- [Supplied material]:
###

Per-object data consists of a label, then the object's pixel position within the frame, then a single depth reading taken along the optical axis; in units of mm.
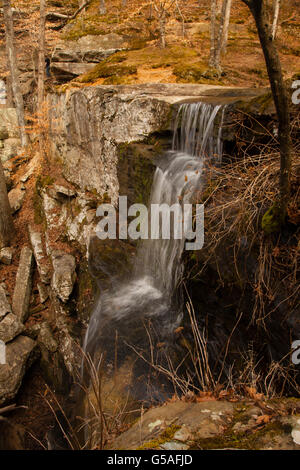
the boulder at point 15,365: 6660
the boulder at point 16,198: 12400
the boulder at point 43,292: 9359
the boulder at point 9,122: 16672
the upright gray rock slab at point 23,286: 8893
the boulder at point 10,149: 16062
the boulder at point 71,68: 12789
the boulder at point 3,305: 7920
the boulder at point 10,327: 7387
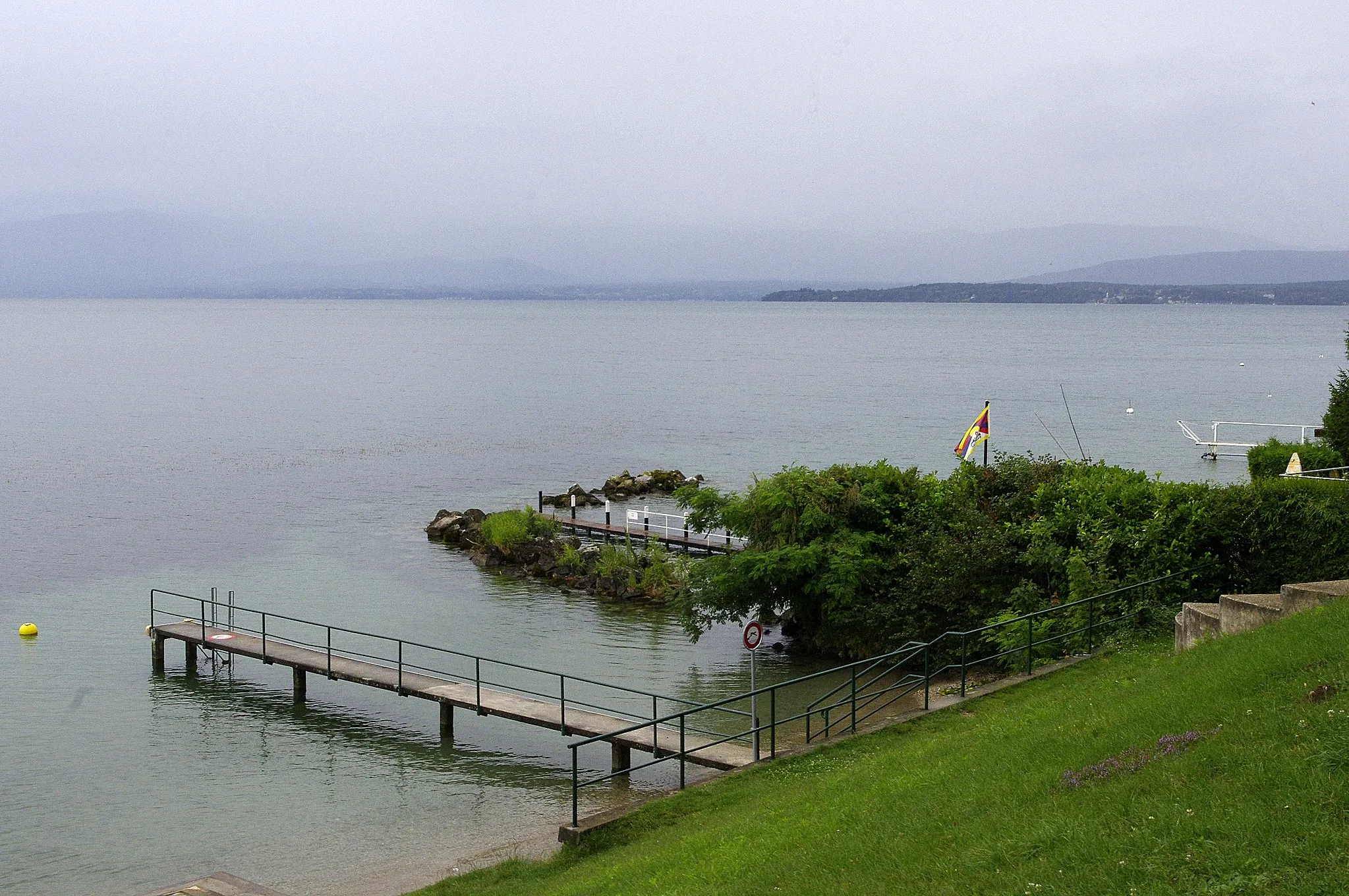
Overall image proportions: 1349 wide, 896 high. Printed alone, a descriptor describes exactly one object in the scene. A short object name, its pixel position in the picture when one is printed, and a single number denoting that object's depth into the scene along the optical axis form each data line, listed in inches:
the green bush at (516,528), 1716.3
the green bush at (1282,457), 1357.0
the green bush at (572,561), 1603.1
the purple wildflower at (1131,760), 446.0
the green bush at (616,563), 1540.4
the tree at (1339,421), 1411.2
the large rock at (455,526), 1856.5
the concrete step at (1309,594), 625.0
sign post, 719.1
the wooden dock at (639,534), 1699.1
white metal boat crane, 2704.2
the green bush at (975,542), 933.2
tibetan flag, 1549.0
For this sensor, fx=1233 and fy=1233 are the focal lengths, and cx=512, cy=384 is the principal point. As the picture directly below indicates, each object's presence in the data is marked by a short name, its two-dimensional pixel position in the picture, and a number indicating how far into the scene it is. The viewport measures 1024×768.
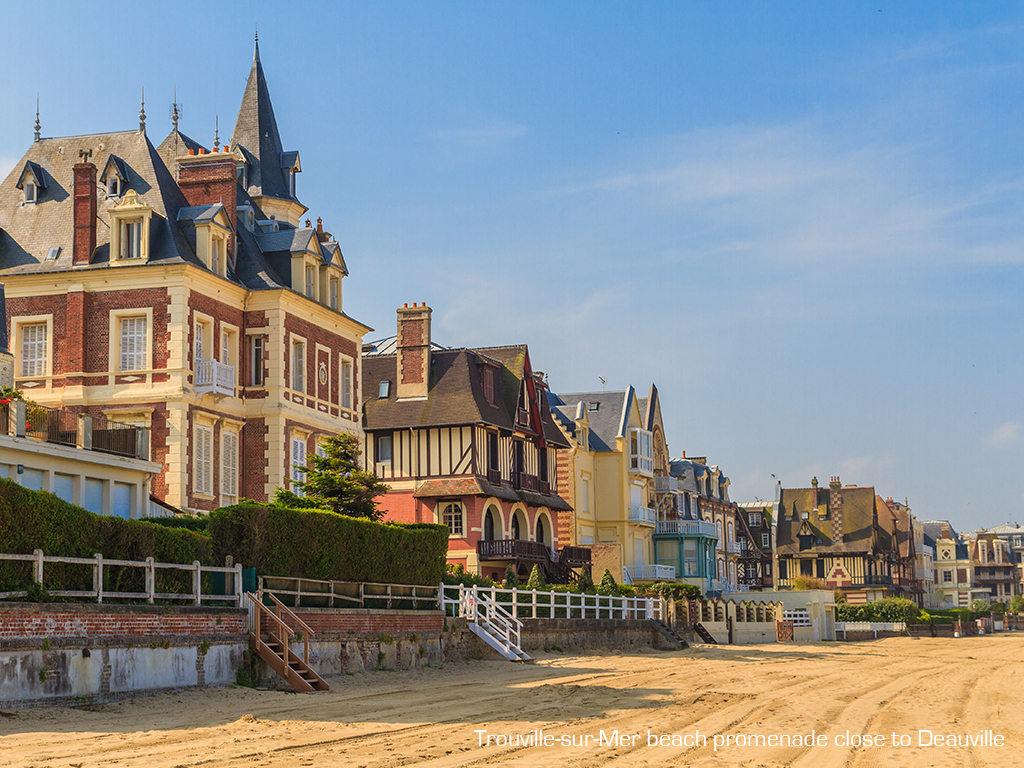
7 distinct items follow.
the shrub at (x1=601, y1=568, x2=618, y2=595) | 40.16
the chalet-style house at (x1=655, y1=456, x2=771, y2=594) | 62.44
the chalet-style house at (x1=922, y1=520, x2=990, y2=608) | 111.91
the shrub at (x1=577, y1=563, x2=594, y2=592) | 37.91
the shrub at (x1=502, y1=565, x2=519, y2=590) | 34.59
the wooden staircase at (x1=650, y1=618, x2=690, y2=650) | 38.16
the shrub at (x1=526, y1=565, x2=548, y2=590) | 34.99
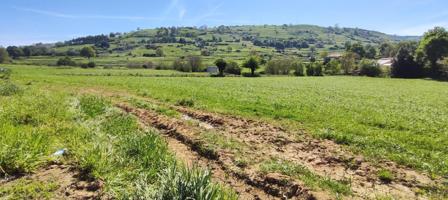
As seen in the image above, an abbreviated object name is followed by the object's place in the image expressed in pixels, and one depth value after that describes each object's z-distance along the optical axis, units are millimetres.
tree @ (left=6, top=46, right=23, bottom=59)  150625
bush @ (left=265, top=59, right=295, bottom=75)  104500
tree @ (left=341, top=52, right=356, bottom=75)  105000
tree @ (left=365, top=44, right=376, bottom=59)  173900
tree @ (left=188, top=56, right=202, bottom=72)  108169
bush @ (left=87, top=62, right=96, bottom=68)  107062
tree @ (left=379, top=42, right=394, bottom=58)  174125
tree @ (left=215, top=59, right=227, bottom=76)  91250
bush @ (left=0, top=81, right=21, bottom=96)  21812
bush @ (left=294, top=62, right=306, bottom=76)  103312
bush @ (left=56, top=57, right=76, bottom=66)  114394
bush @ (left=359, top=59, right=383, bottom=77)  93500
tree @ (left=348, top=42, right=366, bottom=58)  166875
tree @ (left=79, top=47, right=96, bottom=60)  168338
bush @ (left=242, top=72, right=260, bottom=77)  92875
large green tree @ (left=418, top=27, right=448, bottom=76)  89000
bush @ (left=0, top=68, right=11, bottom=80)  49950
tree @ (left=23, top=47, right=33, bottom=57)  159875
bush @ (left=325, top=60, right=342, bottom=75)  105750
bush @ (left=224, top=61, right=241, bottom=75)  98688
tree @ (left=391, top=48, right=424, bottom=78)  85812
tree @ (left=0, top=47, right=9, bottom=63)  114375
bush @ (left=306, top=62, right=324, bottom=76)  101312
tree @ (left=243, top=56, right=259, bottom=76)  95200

###

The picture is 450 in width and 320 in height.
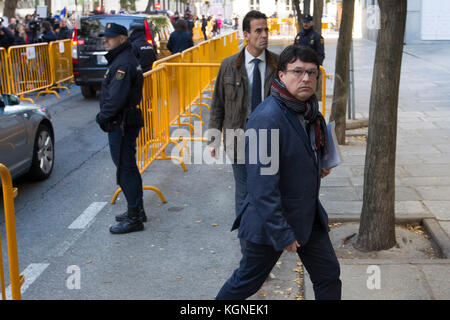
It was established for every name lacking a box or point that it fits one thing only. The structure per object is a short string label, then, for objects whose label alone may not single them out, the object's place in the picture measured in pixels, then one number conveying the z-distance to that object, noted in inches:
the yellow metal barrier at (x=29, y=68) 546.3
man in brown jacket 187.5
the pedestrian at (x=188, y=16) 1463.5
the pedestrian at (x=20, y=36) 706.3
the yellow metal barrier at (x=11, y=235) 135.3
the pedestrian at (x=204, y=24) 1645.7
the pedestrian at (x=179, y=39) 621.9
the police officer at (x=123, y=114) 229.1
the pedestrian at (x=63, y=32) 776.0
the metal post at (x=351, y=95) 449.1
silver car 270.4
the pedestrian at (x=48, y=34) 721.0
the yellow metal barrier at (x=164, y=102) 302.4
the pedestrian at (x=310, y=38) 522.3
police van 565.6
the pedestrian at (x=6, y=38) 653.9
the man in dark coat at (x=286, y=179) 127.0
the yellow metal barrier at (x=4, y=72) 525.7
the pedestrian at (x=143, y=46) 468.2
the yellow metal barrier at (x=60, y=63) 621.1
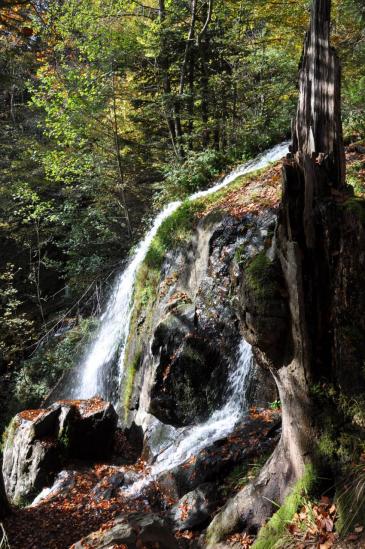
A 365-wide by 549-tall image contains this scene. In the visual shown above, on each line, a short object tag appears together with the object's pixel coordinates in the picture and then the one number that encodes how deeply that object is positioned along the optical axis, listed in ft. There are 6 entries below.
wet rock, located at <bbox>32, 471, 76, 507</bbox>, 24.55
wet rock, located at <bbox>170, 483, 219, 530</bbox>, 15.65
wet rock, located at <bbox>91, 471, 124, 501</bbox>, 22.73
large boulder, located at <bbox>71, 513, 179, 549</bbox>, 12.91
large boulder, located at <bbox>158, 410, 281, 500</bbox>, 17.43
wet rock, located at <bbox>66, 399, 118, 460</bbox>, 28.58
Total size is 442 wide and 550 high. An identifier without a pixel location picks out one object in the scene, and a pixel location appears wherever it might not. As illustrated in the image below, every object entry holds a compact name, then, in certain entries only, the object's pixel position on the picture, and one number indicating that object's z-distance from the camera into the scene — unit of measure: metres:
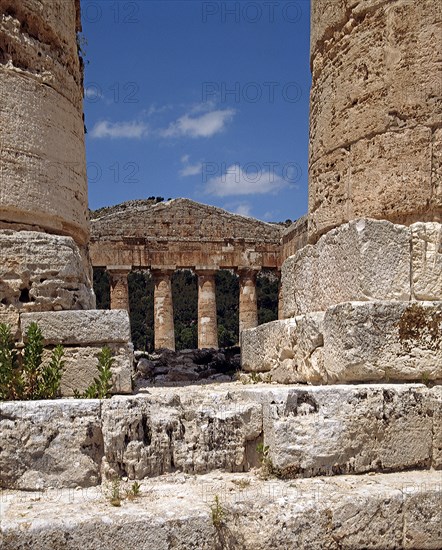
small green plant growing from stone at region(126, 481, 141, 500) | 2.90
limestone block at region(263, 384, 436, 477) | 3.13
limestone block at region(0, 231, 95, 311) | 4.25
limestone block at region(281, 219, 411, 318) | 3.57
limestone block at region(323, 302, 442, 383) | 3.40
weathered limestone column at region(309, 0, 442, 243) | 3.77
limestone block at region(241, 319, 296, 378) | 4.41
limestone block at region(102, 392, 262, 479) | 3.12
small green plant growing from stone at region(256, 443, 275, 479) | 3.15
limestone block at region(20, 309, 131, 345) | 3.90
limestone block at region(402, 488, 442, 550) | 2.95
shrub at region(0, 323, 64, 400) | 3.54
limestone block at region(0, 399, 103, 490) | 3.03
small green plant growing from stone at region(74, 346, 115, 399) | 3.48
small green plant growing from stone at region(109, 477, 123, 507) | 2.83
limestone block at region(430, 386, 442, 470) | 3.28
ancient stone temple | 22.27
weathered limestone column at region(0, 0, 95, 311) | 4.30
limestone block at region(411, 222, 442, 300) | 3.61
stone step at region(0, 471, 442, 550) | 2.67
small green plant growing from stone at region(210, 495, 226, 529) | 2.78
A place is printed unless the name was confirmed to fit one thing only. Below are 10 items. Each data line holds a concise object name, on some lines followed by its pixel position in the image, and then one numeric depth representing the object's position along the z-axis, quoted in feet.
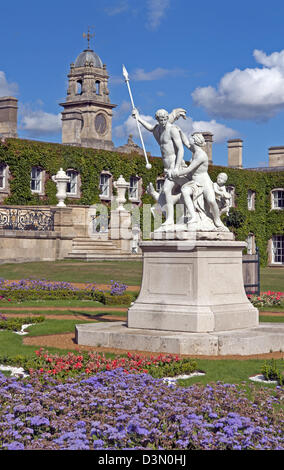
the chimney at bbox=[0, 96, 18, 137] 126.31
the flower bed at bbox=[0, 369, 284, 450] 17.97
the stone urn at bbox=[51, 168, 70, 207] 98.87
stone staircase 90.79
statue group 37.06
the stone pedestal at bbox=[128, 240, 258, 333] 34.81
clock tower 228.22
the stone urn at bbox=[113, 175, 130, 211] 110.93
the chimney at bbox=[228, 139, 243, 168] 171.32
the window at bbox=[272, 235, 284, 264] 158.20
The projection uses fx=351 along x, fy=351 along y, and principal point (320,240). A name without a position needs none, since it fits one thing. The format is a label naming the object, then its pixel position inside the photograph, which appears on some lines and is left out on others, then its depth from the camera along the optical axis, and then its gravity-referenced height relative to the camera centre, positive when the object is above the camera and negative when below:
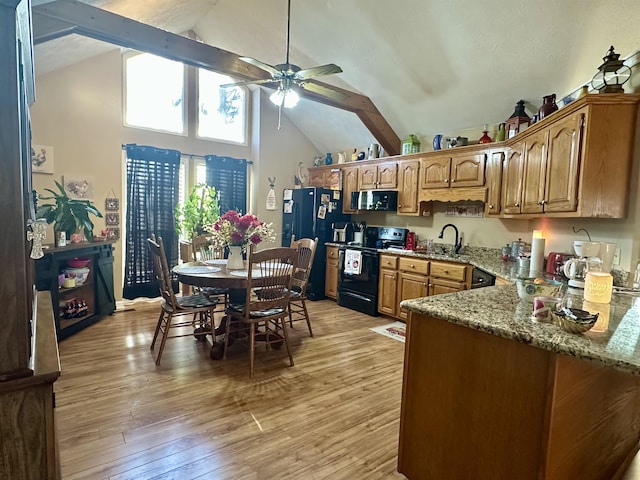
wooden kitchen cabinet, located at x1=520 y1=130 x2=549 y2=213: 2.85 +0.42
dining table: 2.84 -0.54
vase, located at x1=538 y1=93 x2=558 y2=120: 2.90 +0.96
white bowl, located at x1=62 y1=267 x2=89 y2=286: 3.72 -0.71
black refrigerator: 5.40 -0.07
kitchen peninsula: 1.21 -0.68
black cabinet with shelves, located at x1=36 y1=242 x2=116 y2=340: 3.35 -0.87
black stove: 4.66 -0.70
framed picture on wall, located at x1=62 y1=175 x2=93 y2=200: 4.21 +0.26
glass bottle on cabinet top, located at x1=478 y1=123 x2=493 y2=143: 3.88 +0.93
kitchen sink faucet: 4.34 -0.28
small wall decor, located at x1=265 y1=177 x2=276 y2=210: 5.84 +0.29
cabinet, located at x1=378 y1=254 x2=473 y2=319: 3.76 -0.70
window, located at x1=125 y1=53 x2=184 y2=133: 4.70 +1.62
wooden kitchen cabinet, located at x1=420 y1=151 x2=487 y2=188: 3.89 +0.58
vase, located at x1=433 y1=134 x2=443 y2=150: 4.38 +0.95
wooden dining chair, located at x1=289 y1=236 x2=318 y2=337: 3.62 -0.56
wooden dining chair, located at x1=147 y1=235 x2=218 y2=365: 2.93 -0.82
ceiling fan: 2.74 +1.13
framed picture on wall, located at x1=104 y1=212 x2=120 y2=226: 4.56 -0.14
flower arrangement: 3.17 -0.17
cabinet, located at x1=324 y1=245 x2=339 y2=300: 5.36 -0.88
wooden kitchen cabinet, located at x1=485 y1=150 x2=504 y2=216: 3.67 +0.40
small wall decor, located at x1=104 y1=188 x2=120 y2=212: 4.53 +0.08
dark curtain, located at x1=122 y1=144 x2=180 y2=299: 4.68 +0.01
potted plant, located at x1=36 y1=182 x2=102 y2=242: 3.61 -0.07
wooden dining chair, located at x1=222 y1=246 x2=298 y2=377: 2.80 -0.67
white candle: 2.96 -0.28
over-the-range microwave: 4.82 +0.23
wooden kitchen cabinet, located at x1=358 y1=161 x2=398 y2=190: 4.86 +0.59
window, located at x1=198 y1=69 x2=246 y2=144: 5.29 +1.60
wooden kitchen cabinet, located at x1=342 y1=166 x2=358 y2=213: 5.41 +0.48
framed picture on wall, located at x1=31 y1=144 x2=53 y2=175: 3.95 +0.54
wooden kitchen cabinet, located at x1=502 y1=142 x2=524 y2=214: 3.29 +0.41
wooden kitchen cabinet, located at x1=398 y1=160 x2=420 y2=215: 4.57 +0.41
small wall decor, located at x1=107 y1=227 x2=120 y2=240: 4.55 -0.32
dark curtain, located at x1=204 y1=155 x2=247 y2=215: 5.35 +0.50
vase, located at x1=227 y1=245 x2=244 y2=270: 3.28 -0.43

###

- [Action item]: Write out the lines above from the one with "A place is printed" through the one with "the window at", ends included, exactly; no picture goes in.

- [Response for this exercise]:
A place is printed unless the name was confirmed to fit one thing only. Below are 10 items. Each data line holds a concise object name, on some lines followed by its pixel position in the image, and then one numeric depth representing the object's position along the z-axis, quoted in feet.
the chimney at bbox=[0, 96, 18, 137] 126.31
the flower bed at bbox=[0, 369, 284, 450] 17.97
the stone urn at bbox=[51, 168, 70, 207] 98.87
stone staircase 90.79
statue group 37.06
the stone pedestal at bbox=[128, 240, 258, 333] 34.81
clock tower 228.22
the stone urn at bbox=[113, 175, 130, 211] 110.93
the chimney at bbox=[228, 139, 243, 168] 171.32
the window at bbox=[272, 235, 284, 264] 158.20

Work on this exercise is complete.